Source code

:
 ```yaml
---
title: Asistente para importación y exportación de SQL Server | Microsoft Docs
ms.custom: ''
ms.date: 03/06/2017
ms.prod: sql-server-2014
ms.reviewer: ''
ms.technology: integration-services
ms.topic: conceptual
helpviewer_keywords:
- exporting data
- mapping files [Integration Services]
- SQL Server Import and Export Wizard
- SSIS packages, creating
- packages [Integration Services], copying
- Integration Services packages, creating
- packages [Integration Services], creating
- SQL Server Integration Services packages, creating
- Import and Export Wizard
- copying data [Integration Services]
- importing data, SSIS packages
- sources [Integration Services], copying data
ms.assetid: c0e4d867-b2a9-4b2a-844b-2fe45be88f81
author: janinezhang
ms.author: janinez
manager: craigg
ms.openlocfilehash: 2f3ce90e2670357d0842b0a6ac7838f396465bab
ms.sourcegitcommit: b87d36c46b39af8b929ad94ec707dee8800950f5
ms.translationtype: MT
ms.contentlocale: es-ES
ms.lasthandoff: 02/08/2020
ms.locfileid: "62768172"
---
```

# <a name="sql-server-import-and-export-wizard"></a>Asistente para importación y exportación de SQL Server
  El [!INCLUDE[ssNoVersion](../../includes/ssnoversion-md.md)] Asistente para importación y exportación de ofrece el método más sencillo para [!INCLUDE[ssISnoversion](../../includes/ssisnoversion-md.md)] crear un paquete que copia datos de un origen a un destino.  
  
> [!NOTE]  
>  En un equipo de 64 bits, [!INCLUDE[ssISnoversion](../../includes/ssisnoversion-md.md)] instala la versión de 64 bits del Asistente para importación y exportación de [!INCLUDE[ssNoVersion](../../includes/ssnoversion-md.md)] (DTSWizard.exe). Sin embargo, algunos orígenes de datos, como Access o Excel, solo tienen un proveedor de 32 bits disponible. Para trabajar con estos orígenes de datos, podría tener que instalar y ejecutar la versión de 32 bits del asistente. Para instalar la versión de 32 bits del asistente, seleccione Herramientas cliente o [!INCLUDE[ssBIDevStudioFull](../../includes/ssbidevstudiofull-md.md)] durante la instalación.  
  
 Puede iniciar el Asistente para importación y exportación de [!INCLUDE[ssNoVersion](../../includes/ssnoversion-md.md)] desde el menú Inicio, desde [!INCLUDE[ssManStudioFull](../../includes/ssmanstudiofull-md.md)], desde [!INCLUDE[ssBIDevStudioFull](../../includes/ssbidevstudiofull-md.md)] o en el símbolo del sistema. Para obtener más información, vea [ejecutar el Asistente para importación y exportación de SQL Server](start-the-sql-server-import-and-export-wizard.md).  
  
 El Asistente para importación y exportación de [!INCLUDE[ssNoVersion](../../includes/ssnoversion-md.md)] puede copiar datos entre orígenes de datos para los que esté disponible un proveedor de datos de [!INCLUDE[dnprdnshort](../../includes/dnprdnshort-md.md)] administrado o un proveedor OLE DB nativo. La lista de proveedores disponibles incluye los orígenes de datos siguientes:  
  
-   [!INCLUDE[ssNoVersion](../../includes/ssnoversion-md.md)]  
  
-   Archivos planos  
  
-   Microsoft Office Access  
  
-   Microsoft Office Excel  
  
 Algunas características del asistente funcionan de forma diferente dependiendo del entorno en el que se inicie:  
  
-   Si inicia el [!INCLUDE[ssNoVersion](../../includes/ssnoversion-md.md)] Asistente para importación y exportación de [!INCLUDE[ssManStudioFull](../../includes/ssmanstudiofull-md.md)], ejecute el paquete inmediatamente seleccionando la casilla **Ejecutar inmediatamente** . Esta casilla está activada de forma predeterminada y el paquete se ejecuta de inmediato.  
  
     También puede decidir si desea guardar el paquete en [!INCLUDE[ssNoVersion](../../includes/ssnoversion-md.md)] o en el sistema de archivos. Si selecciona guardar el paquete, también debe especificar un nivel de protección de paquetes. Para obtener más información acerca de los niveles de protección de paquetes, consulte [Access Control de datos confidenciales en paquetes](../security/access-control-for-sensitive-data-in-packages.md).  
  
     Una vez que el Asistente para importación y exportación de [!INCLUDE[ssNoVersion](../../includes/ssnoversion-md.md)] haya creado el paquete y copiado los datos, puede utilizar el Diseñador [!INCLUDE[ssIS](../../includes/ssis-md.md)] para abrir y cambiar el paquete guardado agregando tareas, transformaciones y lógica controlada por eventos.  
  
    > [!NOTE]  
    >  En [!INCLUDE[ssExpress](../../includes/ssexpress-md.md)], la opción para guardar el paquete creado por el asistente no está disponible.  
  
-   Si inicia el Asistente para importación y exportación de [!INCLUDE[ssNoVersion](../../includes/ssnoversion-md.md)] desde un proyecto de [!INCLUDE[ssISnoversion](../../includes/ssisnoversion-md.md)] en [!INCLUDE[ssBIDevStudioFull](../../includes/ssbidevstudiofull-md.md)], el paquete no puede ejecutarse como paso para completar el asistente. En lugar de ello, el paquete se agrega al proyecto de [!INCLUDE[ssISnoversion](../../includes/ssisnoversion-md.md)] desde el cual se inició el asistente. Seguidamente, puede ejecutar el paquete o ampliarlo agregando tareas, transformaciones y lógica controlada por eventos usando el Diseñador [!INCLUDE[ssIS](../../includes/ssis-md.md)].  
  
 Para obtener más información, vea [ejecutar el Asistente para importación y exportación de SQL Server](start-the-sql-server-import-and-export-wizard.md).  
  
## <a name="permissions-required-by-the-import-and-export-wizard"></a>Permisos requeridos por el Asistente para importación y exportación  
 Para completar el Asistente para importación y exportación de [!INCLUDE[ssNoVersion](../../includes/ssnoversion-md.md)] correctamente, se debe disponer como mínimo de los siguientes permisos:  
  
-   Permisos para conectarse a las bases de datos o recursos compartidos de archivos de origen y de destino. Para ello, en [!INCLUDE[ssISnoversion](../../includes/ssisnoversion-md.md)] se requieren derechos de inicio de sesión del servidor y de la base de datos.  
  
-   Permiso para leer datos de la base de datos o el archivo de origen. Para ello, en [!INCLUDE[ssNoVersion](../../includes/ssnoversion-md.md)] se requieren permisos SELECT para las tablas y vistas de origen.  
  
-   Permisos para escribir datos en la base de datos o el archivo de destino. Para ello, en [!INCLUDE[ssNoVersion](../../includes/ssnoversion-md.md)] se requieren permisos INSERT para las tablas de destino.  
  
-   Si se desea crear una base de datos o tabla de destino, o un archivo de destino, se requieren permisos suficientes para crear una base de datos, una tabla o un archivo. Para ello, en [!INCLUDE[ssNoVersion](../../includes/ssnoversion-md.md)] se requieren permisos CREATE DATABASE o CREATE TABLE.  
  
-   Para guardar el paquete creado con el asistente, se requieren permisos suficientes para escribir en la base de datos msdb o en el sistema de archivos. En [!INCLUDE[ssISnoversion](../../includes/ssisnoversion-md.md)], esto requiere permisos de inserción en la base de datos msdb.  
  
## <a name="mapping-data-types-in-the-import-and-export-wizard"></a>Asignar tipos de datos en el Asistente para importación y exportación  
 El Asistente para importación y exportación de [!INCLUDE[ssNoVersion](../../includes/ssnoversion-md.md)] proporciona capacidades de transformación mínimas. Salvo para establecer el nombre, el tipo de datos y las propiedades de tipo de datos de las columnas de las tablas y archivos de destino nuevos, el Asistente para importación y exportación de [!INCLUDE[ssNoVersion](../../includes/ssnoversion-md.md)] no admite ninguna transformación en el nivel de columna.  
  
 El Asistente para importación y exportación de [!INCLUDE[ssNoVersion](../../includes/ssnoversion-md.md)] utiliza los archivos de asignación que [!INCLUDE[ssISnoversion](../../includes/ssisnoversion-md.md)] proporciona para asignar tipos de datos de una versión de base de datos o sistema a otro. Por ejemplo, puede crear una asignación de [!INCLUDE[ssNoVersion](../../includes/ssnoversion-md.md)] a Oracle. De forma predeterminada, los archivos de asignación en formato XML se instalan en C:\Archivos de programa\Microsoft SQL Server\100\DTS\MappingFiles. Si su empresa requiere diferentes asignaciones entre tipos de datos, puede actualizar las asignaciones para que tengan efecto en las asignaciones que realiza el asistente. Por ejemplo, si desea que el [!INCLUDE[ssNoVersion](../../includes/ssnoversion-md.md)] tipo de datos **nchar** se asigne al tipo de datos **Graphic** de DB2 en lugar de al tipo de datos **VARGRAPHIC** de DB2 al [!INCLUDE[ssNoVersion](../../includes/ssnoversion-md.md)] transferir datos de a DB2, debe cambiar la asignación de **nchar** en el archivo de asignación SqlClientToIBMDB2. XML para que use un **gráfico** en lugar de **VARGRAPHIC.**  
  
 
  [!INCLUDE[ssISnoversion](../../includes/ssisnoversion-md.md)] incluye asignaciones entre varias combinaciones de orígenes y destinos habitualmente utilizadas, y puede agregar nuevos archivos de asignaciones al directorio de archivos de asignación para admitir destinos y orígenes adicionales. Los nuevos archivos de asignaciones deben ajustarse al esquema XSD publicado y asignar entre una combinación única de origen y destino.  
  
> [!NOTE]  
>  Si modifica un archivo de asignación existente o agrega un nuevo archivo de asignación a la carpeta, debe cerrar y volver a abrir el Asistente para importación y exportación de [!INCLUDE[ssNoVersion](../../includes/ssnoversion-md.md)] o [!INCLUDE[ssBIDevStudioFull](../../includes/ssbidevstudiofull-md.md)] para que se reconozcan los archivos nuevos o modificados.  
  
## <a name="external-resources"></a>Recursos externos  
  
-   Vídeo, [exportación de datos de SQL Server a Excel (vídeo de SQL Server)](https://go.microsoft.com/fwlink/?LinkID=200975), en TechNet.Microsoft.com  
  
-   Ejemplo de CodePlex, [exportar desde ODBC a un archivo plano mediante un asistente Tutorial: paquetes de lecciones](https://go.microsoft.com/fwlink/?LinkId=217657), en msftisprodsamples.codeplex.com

EXERCISE DESCRIPTION: Copy each line in the listing where "Office" appears.

ANSWER BELOW:
-   Microsoft Office Access  
-   Microsoft Office Excel  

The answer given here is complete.